Self-inflicted pain is weak—unless the pain motivates the protagonist to change. In that case, the protagonist must recognize his problem, confess to himself or some other character, and actually carry through with his plan to change.

Whatever problem I have—whether terminal disease or sociopathic neighbor or anything else—the problem must be faced with courage. This means that your character can’t cry about it, no matter what the source of pain. Now, Scott Card points out that when we let a character cry, it gives the audience permission to cry, too.

But it does something else. Any time that a character breaks down, we as an audience may cast judgment upon that character. Different cultures have widely varying standards about who should cry and when. I used to have a Latin American/Italian friend who would cry about anything—the weather, his shoes being too tight, a girlfriend that left him, or the people he’d had to kill when he was in the CIA.

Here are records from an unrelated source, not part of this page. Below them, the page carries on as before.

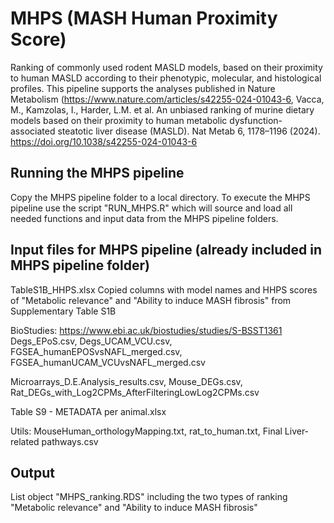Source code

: # MHPS (MASH Human Proximity Score)
Ranking of commonly used rodent MASLD models, based on their proximity to human MASLD according to their phenotypic, molecular, and histological profiles. 
This pipeline supports the analyses published in Nature Metabolism (https://www.nature.com/articles/s42255-024-01043-6, 
Vacca, M., Kamzolas, I., Harder, L.M. et al. An unbiased ranking of murine dietary models based on their proximity to human metabolic dysfunction-associated steatotic liver disease (MASLD). Nat Metab 6, 1178–1196 (2024). https://doi.org/10.1038/s42255-024-01043-6

Running the MHPS pipeline
--------------------------------------------
Copy the MHPS pipeline folder to a local directory. 
To execute the MHPS pipeline use the script "RUN_MHPS.R" which will source and load all needed functions and input data from the MHPS pipeline folders.


Input files for MHPS pipeline (already included in MHPS pipeline folder)
--------------------------------------------
TableS1B_HHPS.xlsx
Copied columns with model names and HHPS scores of "Metabolic relevance" and "Ability to induce MASH fibrosis" from Supplementary Table S1B

BioStudies: https://www.ebi.ac.uk/biostudies/studies/S-BSST1361
Degs_EPoS.csv, Degs_UCAM_VCU.csv, FGSEA_humanEPOSvsNAFL_merged.csv, FGSEA_humanUCAM_VCUvsNAFL_merged.csv

Microarrays_D.E.Analysis_results.csv, Mouse_DEGs.csv, Rat_DEGs_with_Log2CPMs_AfterFilteringLowLog2CPMs.csv

Table S9 - METADATA per animal.xlsx

Utils:
MouseHuman_orthologyMapping.txt, rat_to_human.txt, Final Liver-related pathways.csv

Output
--------------------------------------------
List object "MHPS_ranking.RDS" including the two types of ranking "Metabolic relevance" and "Ability to induce MASH fibrosis"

In some cultures, crying is all but forbidden. Here in Utah, I once saw a little boy, perhaps three, who began crying after he tripped on the sidewalk. His mother gave him an angry look and said, “Cowboy up, Michael. Cowboy up!” In this part of the country, that’s an order to “Quit crying and get back on the horse that threw you.” The boy kept crying, so his mother slapped his face. She wasn’t going to tolerate a son who bawled in public.

So we tend to judge people who cry, admiring those who show great tolerance for pain, and disliking those who don’t. So we love a cancer patient who faces her disease stoically, battling it all of the way.
Which brings me to what I call a “deadly combination” in storytelling: the character that is suffering from self-inflicted pain and then whines about it. Now, for me at least, that combination will kill any story. I not only don’t empathize with such characters, I actively detest them, and I suspect that the majority of other people do, too.